> _Richiesta scritta A_: Spiega perché, secondo il brano sul dolore collettivo, non è il dolore in sé a unirci.
> _Richiesta scritta B_: Copia dal brano sul dolore collettivo tutto il passo che va da «Il dolore collettivo» fino a «legame basato sull’affetto.».
> _Richiesta scritta C_: Prosegui il brano sul dolore collettivo a partire dalla sua ultima frase.

> _Fonte_:
============================================================

Il dolore collettivo e irreparabile aggiunge una difficoltà e al contempo un’opportunità a questo problema fondamentale. Da un lato, come dice Berger, il dolore è ineffabile, non si può trasferire né condividere. Si può esprimere e ascoltare, ma non si può sentire il dolore dell’altro né scaricare parte della sua pena sminuzzandola in pezzi più piccoli da distribuire, come potremmo fare con un debito, ad esempio. Quello che può essere collettivo, invece, sono il desiderio e la necessità di rispondere a questo dolore. Non ci unisce il dolore ma la risposta al dolore. È nella risposta che possono incontrarsi la vittima, che è insostituibile e irriducibile, e gli afflitti, che sono innumerevoli e sempre ampliabili. Non tutti siamo vittime, ma tutti possiamo considerarci afflitti. In questo senso, «tutti eravamo su quel treno» diventa la dichiarazione di un legame basato sull’affetto.

============================================================

> _Dati disponibili_:

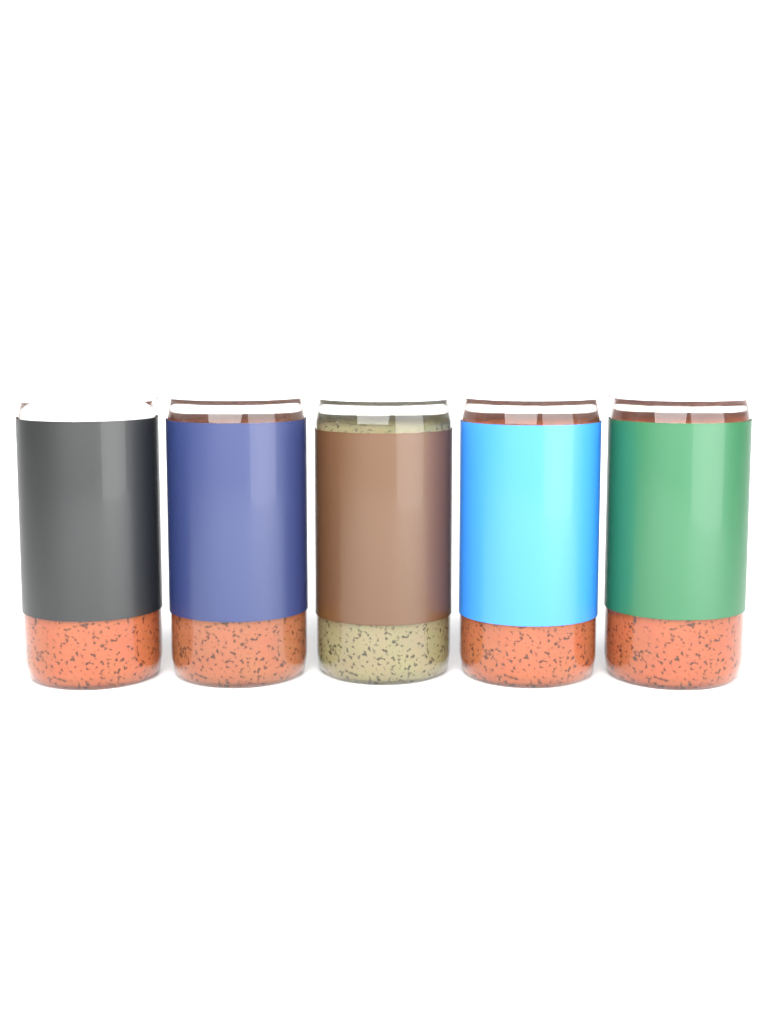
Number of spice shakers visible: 5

============================================================

> _Svolgimento A_: Il dolore è ineffabile e non si può trasferire né condividere. Si può esprimere e ascoltare, ma non si può sentire il dolore dell'altro né dividerne la pena in pezzi più piccoli da distribuire, come si farebbe con un debito. Possono invece essere collettivi il desiderio e la necessità di rispondere a quel dolore: per questo ci unisce la risposta, in cui si incontrano la vittima e gli afflitti.

> _Svolgimento B_:
Il dolore collettivo e irreparabile aggiunge una difficoltà e al contempo un’opportunità a questo problema fondamentale. Da un lato, come dice Berger, il dolore è ineffabile, non si può trasferire né condividere. Si può esprimere e ascoltare, ma non si può sentire il dolore dell’altro né scaricare parte della sua pena sminuzzandola in pezzi più piccoli da distribuire, come potremmo fare con un debito, ad esempio. Quello che può essere collettivo, invece, sono il desiderio e la necessità di rispondere a questo dolore. Non ci unisce il dolore ma la risposta al dolore. È nella risposta che possono incontrarsi la vittima, che è insostituibile e irriducibile, e gli afflitti, che sono innumerevoli e sempre ampliabili. Non tutti siamo vittime, ma tutti possiamo considerarci afflitti. In questo senso, «tutti eravamo su quel treno» diventa la dichiarazione di un legame basato sull’affetto.

> _Svolgimento C_:
Fu così che imparammo a comprendere l’ampiezza politica e umana della nozione di “affetti” e “afflitti”. L’affetto è quella dimensione dell’esperienza che supera i fatti individuali e la loro proprietà, perché include il modo in cui gli altri ci trasformano. Nell’affetto si trovano, quindi, la persona singolare, con il suo nome proprio, e l’esperienza collettiva, con il suo anonimato.
I gruppi che si sono riuniti intorno agli afflitti dell’11-M hanno creato la “Red Ciudadana”, che andava oltre il lavoro di gestione delle richieste delle vittime e del loro risarcimento. Dall’attività e dalle riflessioni di questa rete abbiamo imparato molte cose, ma forse la più importante è che la vittimizzazione, sempre strumentalizzabile per interessi estranei, può essere spezzata stando insieme al di là dei nostri dolori e delle nostre ferite particolari. Il dolore categorizza e gerarchizza: c’è sempre qualcuno che soffre più di te, c’è sempre una vittima più diretta, ecc. Ma questo isolamento e questa gerarchizzazione intorno alla vittima possono essere contestati e trasformati, aperti e condivisi fino a cambiarne il senso, da un noi affettivo e affetto. Allora, il dolore non crea gerarchie ma complicità.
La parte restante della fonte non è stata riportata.